_EXERCISE_
Render the lines of all the items below as a JSON list of strings, with one string per line and blank lines omitted.

_DATA RECORDS_

####

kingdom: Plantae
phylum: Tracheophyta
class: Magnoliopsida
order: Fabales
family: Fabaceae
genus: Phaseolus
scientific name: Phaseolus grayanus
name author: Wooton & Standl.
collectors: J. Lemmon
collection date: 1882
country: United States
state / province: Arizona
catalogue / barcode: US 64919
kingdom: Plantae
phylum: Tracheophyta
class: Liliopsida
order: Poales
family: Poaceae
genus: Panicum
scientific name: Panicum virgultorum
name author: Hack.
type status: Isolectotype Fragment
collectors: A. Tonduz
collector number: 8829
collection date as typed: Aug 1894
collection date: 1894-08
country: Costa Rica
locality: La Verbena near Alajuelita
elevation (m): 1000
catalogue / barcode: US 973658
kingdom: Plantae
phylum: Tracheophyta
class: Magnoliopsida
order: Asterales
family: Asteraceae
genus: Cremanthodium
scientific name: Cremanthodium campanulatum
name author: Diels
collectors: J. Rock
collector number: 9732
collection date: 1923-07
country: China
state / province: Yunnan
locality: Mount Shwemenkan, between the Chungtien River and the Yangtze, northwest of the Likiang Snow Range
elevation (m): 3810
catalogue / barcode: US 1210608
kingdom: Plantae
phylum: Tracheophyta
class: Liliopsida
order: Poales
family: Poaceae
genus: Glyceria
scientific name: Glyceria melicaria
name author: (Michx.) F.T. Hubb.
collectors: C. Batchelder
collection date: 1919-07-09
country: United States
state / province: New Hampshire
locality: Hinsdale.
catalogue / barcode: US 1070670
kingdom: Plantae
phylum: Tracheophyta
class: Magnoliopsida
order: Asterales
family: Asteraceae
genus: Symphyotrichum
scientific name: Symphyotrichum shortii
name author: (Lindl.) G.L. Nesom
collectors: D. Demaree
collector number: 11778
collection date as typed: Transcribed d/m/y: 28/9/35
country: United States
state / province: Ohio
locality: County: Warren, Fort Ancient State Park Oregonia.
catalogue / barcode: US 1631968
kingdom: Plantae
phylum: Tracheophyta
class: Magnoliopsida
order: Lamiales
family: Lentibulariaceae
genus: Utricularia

####

_PROBLEM SOLUTION_
[
  "kingdom: Plantae",
  "phylum: Tracheophyta",
  "class: Magnoliopsida",
  "order: Fabales",
  "family: Fabaceae",
  "genus: Phaseolus",
  "scientific name: Phaseolus grayanus",
  "name author: Wooton & Standl.",
  "collectors: J. Lemmon",
  "collection date: 1882",
  "country: United States",
  "state / province: Arizona",
  "catalogue / barcode: US 64919",
  "kingdom: Plantae",
  "phylum: Tracheophyta",
  "class: Liliopsida",
  "order: Poales",
  "family: Poaceae",
  "genus: Panicum",
  "scientific name: Panicum virgultorum",
  "name author: Hack.",
  "type status: Isolectotype Fragment",
  "collectors: A. Tonduz",
  "collector number: 8829",
  "collection date as typed: Aug 1894",
  "collection date: 1894-08",
  "country: Costa Rica",
  "locality: La Verbena near Alajuelita",
  "elevation (m): 1000",
  "catalogue / barcode: US 973658",
  "kingdom: Plantae",
  "phylum: Tracheophyta",
  "class: Magnoliopsida",
  "order: Asterales",
  "family: Asteraceae",
  "genus: Cremanthodium",
  "scientific name: Cremanthodium campanulatum",
  "name author: Diels",
  "collectors: J. Rock",
  "collector number: 9732",
  "collection date: 1923-07",
  "country: China",
  "state / province: Yunnan",
  "locality: Mount Shwemenkan, between the Chungtien River and the Yangtze, northwest of the Likiang Snow Range",
  "elevation (m): 3810",
  "catalogue / barcode: US 1210608",
  "kingdom: Plantae",
  "phylum: Tracheophyta",
  "class: Liliopsida",
  "order: Poales",
  "family: Poaceae",
  "genus: Glyceria",
  "scientific name: Glyceria melicaria",
  "name author: (Michx.) F.T. Hubb.",
  "collectors: C. Batchelder",
  "collection date: 1919-07-09",
  "country: United States",
  "state / province: New Hampshire",
  "locality: Hinsdale.",
  "catalogue / barcode: US 1070670",
  "kingdom: Plantae",
  "phylum: Tracheophyta",
  "class: Magnoliopsida",
  "order: Asterales",
  "family: Asteraceae",
  "genus: Symphyotrichum",
  "scientific name: Symphyotrichum shortii",
  "name author: (Lindl.) G.L. Nesom",
  "collectors: D. Demaree",
  "collector number: 11778",
  "collection date as typed: Transcribed d/m/y: 28/9/35",
  "country: United States",
  "state / province: Ohio",
  "locality: County: Warren, Fort Ancient State Park Oregonia.",
  "catalogue / barcode: US 1631968",
  "kingdom: Plantae",
  "phylum: Tracheophyta",
  "class: Magnoliopsida",
  "order: Lamiales",
  "family: Lentibulariaceae",
  "genus: Utricularia"
]